Data for analysis section start
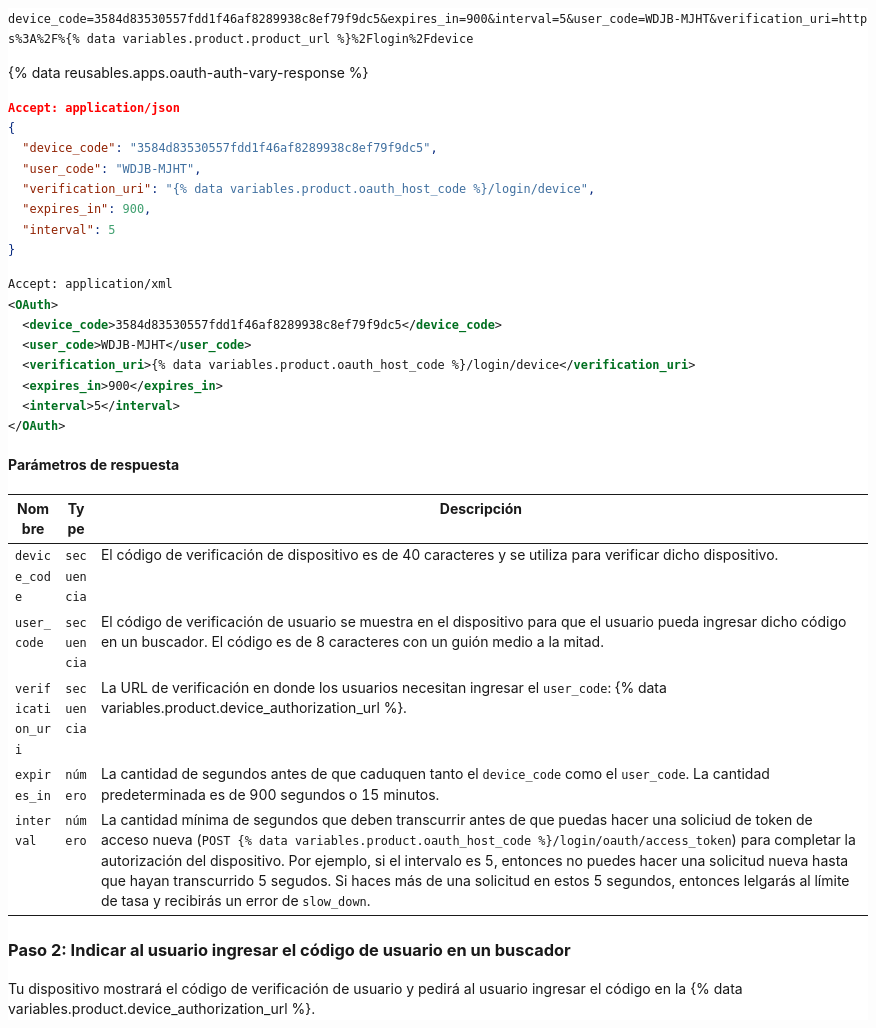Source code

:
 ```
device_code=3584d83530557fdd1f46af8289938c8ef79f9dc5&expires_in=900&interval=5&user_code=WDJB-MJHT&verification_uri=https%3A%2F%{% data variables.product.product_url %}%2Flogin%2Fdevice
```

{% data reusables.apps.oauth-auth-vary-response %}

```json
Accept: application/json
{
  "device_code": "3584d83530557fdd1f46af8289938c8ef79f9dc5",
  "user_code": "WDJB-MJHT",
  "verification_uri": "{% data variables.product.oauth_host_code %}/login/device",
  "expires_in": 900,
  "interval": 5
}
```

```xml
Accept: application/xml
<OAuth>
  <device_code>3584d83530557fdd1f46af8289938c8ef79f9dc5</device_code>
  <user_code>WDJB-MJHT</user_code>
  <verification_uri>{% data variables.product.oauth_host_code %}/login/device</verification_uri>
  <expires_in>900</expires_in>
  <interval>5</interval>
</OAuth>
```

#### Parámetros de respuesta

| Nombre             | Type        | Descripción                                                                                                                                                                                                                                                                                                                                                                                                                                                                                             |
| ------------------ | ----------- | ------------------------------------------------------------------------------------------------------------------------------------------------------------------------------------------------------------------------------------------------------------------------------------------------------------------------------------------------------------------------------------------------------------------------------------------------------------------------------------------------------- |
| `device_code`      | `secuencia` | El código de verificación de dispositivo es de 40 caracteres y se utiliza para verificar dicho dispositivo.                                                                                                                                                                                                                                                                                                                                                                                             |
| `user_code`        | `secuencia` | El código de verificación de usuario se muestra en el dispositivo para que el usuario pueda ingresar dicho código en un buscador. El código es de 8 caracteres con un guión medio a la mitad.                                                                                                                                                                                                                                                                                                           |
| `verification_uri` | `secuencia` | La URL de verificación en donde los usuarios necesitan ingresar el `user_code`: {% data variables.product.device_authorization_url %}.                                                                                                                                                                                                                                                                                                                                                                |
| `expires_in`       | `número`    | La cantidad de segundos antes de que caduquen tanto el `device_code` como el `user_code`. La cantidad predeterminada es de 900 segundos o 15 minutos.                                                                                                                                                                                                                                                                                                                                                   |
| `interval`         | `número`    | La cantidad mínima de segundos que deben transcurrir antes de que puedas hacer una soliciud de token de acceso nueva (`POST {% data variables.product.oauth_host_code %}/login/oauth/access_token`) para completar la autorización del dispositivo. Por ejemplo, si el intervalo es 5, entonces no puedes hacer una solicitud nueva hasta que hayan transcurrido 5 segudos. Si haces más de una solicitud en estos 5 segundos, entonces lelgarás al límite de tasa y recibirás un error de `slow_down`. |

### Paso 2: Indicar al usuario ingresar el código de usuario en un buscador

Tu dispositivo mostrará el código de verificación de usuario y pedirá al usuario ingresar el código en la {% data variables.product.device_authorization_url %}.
Data for analysis section end
=== About this task ===
Would you give the records again exactly, dropping the pictures?

=== Result for this exercise ===
Source code

:
 ```
device_code=3584d83530557fdd1f46af8289938c8ef79f9dc5&expires_in=900&interval=5&user_code=WDJB-MJHT&verification_uri=https%3A%2F%{% data variables.product.product_url %}%2Flogin%2Fdevice
```

{% data reusables.apps.oauth-auth-vary-response %}

```json
Accept: application/json
{
  "device_code": "3584d83530557fdd1f46af8289938c8ef79f9dc5",
  "user_code": "WDJB-MJHT",
  "verification_uri": "{% data variables.product.oauth_host_code %}/login/device",
  "expires_in": 900,
  "interval": 5
}
```

```xml
Accept: application/xml
<OAuth>
  <device_code>3584d83530557fdd1f46af8289938c8ef79f9dc5</device_code>
  <user_code>WDJB-MJHT</user_code>
  <verification_uri>{% data variables.product.oauth_host_code %}/login/device</verification_uri>
  <expires_in>900</expires_in>
  <interval>5</interval>
</OAuth>
```

#### Parámetros de respuesta

| Nombre             | Type        | Descripción                                                                                                                                                                                                                                                                                                                                                                                                                                                                                             |
| ------------------ | ----------- | ------------------------------------------------------------------------------------------------------------------------------------------------------------------------------------------------------------------------------------------------------------------------------------------------------------------------------------------------------------------------------------------------------------------------------------------------------------------------------------------------------- |
| `device_code`      | `secuencia` | El código de verificación de dispositivo es de 40 caracteres y se utiliza para verificar dicho dispositivo.                                                                                                                                                                                                                                                                                                                                                                                             |
| `user_code`        | `secuencia` | El código de verificación de usuario se muestra en el dispositivo para que el usuario pueda ingresar dicho código en un buscador. El código es de 8 caracteres con un guión medio a la mitad.                                                                                                                                                                                                                                                                                                           |
| `verification_uri` | `secuencia` | La URL de verificación en donde los usuarios necesitan ingresar el `user_code`: {% data variables.product.device_authorization_url %}.                                                                                                                                                                                                                                                                                                                                                                |
| `expires_in`       | `número`    | La cantidad de segundos antes de que caduquen tanto el `device_code` como el `user_code`. La cantidad predeterminada es de 900 segundos o 15 minutos.                                                                                                                                                                                                                                                                                                                                                   |
| `interval`         | `número`    | La cantidad mínima de segundos que deben transcurrir antes de que puedas hacer una soliciud de token de acceso nueva (`POST {% data variables.product.oauth_host_code %}/login/oauth/access_token`) para completar la autorización del dispositivo. Por ejemplo, si el intervalo es 5, entonces no puedes hacer una solicitud nueva hasta que hayan transcurrido 5 segudos. Si haces más de una solicitud en estos 5 segundos, entonces lelgarás al límite de tasa y recibirás un error de `slow_down`. |

### Paso 2: Indicar al usuario ingresar el código de usuario en un buscador

Tu dispositivo mostrará el código de verificación de usuario y pedirá al usuario ingresar el código en la {% data variables.product.device_authorization_url %}.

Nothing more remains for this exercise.